SwingingTheLamp
@SwingingTheLamp@midwest.social
- Comment on What programs do you wish a good FOSS alternative existed, but doesn't or most of the FOSS alternatives simply aren't good? 5 days ago:
That’s amusing to me. Back around 2010, I used a lot of state legal forms that they only released as PDF files, but not fillable. It was annoying to print them and fill them by hand, and terribly fiddly to use the PDF annotation tool on the computer.
So I just used OpenOffice.org to create almost-pixel-perfect versions of the forms, with fillable text boxes, then exported them as PDF. Word couldn’t do it at the time.
Now, at work, I use Microsoft365 because that’s what everyone uses because of the site license.
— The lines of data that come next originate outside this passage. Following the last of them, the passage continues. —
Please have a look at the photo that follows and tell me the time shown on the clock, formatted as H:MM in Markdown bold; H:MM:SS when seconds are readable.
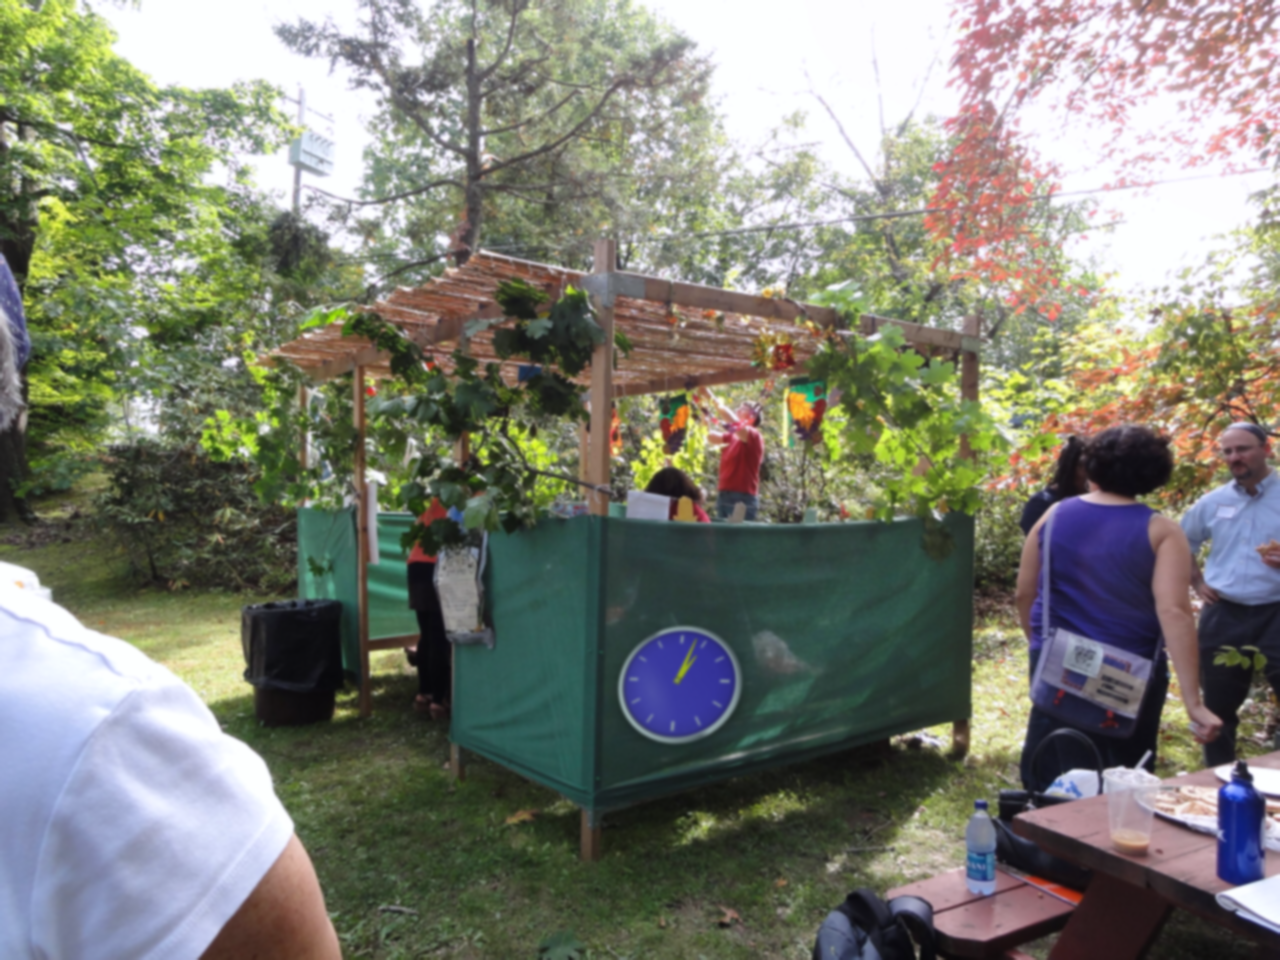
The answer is **1:03**
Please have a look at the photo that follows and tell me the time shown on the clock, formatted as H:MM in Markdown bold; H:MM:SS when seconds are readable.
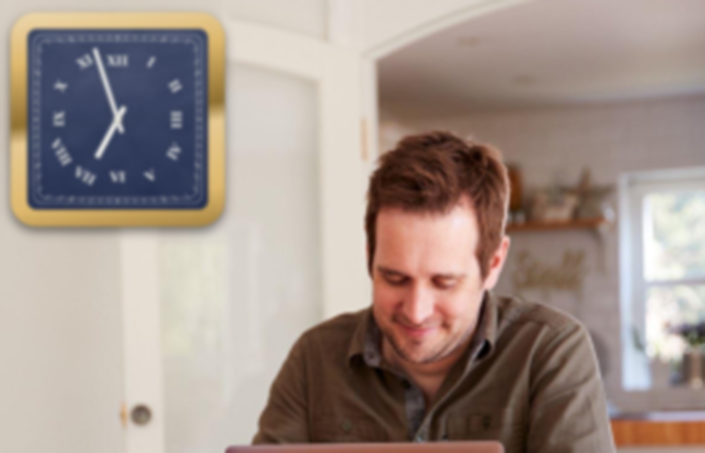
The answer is **6:57**
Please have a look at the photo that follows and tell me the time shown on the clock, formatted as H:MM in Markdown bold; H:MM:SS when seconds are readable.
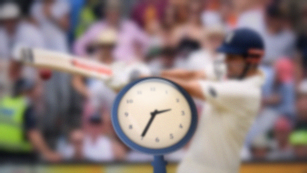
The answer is **2:35**
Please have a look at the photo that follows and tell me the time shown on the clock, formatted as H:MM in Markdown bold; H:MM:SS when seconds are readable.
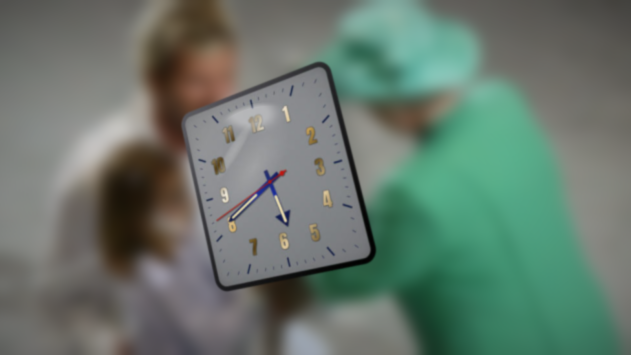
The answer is **5:40:42**
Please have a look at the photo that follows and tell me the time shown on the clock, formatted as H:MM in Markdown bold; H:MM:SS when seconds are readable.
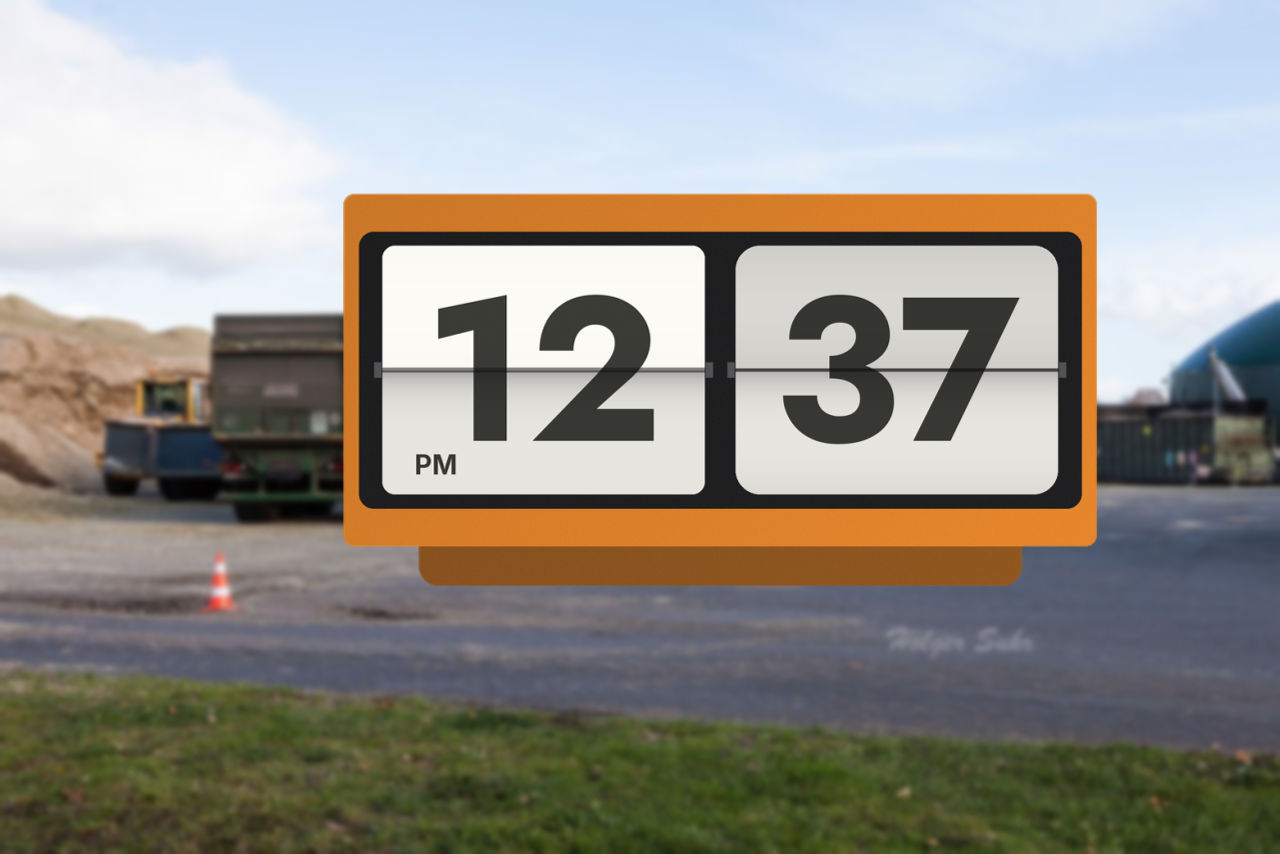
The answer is **12:37**
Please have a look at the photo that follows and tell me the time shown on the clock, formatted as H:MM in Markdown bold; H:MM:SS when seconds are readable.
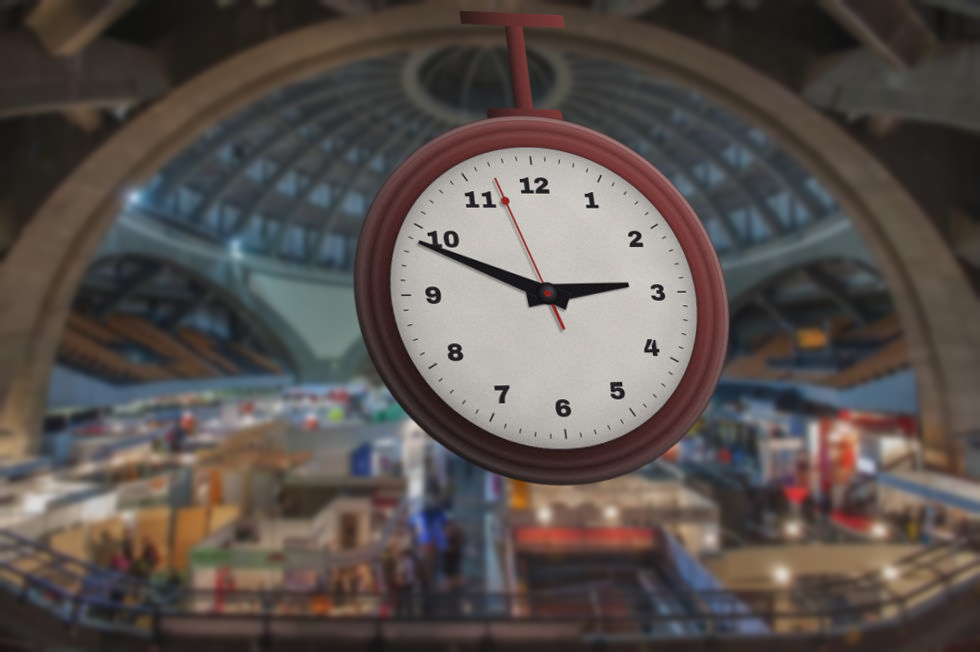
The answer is **2:48:57**
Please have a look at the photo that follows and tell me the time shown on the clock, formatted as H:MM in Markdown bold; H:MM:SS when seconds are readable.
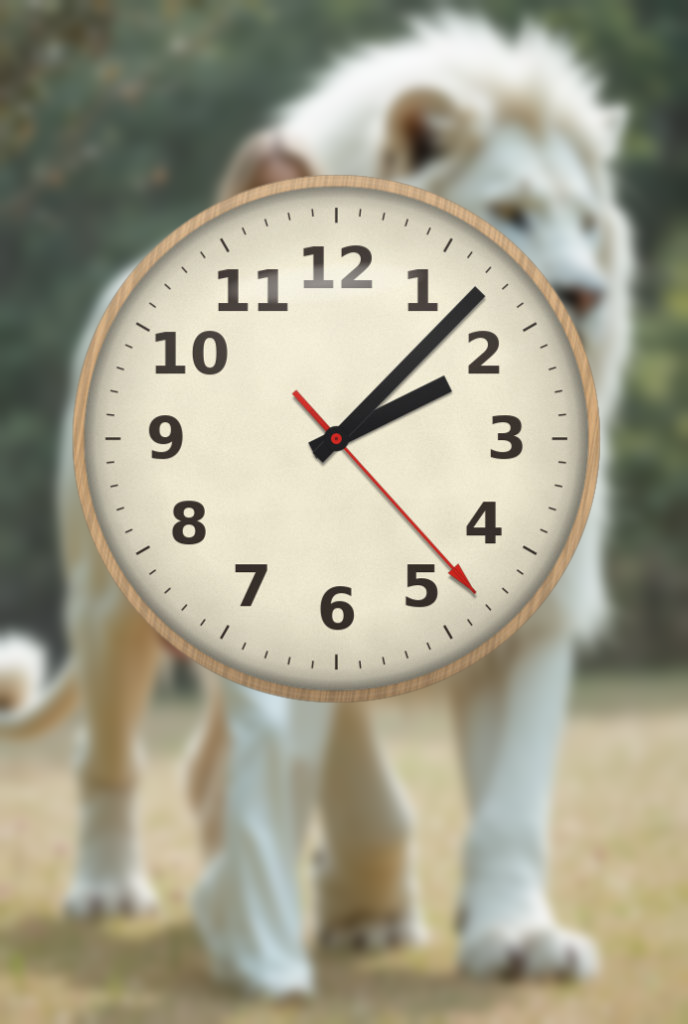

I wish we’d switch to something else, because Outlook fails so hard at basic email stuff.
- Comment on A bit of salt makes it taste more savory 6 days ago:
The first time I had ever heard of the word “tankie” was on Lemmy. It’s just not a thing that about anybody I know offline is, or has heard of. So I don’t understand the obsession with them. Even if they’re doing every evil thing claimed, it’s a) the metaphorical tempest in a teapot, and b) not even working, based on the number of people here who seem to make hating on tankies part of their identity.
- Comment on From a purely political perspective, if you oppose the US tariffs as a US resident, should you buy or avoid buying products subject to tariffs? 2 weeks ago:
You get thrown out of a farmer’s market if you show up naked, though. Probably thrift stores, too.
- Comment on What efforts would it take to strip the name Americans from the folks inhabiting the US? 2 weeks ago:
Does that make the rest of the world Themians?
- Comment on What efforts would it take to strip the name Americans from the folks inhabiting the US? 2 weeks ago:
Each of the 50 states has a somewhat unique name, and residents of the state therefore have a unique demonym. Use those instead?
If that’s too many names, Colin Woodward has identified 11 culturally-distinct nations in the US. That would actually promote a lot better understanding of why the country is the way it is. I’d be a Yankee.
Changing the collective name demonym Americans would be confusing during the transition, and for what benefit? Is this really a concern for residents of other countries in the Americas? Are Colombianos really scrambling to be called Americans?
Instead, I suggest taking Pres. Sheinbaum’s suggestion, if you want to do something: Call the continent Mexican America. Everybody would know what you mean from context right away. No confusion, no need to get anybody else to play along.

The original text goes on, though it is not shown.